Fille du diplomate en question et envoyée loin par papa sur une planète-école, Évangeline est une adolescente rebelle, ingérable et bourrée d’hormones. C’est ce qui va la sauver lorsqu’une espèce insectoïde décide de faire de la planète sa nouvelle ruche. La rencontre est violente, et seule Évangeline en réchappe. Si leur reine est morte dans l’invasion, les insectes perçoivent dans l’adolescente et ses phéromones l’opportunité de leur survie. Appelée à régner, Évangeline va devoir se transformer, physiquement et mentalement, pour apprendre à communiquer de manière organique.

Trois hourras pour Lady Évangeline met en scène une altérité dans laquelle l’autre est aussi bien l’extraterrestre que soi-même. Pour le premier contact, l’auteur imagine une gradation de l’étrangeté à travers deux formes d’intelligence. La première est une intelligence de ruche, un classique en SF, dotée d’une conscience collective. Elle est tangible et la communication est possible au prix de l’adaptation. La question de la survie n’est pas celle de l’individu, mais du groupe. La seconde est immatérielle, ou presque, et se présente sous la forme d’un nuage de particules intelligentes peinant à développer une conscience de soi et sans conscience d’autrui. L’ennemi n’est pas seulement invisible, il est aussi aveugle. La question de la survie se pose pour elle à l’encontre de sa propre nature. Pour Évangeline, l’autre est aussi elle-même. Elle traverse l’adolescence, prend conscience d’elle et de son corps en mutation, et cherche à signifier au monde sa présence. Sa survie est une question personnelle. La mise en parallèle des expériences constitue le cœur du récit.
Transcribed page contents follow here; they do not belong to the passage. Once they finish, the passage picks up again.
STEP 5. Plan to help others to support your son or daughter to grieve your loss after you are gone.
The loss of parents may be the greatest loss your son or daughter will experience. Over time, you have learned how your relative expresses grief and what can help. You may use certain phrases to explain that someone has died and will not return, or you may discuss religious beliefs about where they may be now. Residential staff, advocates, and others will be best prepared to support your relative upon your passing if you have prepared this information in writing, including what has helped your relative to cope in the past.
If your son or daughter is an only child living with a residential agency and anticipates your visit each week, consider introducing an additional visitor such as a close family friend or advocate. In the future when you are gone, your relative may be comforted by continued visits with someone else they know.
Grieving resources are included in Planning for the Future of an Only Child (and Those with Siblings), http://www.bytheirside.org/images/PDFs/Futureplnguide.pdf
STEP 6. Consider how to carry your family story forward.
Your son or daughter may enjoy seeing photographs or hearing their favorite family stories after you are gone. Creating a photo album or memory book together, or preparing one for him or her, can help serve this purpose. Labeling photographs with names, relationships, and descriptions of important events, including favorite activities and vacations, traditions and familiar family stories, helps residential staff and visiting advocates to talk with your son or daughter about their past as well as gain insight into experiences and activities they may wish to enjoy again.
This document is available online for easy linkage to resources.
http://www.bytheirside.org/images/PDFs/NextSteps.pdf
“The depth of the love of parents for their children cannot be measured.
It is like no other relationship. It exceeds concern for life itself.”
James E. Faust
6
Ce sont trois hourras qu’Évangeline devra emporter de haute lutte.

On pourra trouver des faiblesses à Trois Hourras pour Évangeline. Le propos n’est pas à l’extrême rigueur scientifique, et l’amateur de hard SF aura parfois les yeux qui piquent. Si les talents d’écriture de Jean-Claude Dunyach opèrent, la brièveté du roman et sa composition, en chapitres courts et cliffhangers de ponctuation, imposent des raccourcis scénaristiques et son dénouement relève de la pensée magique. On fermera donc les yeux pour absorber les sensations et humer les phéromones.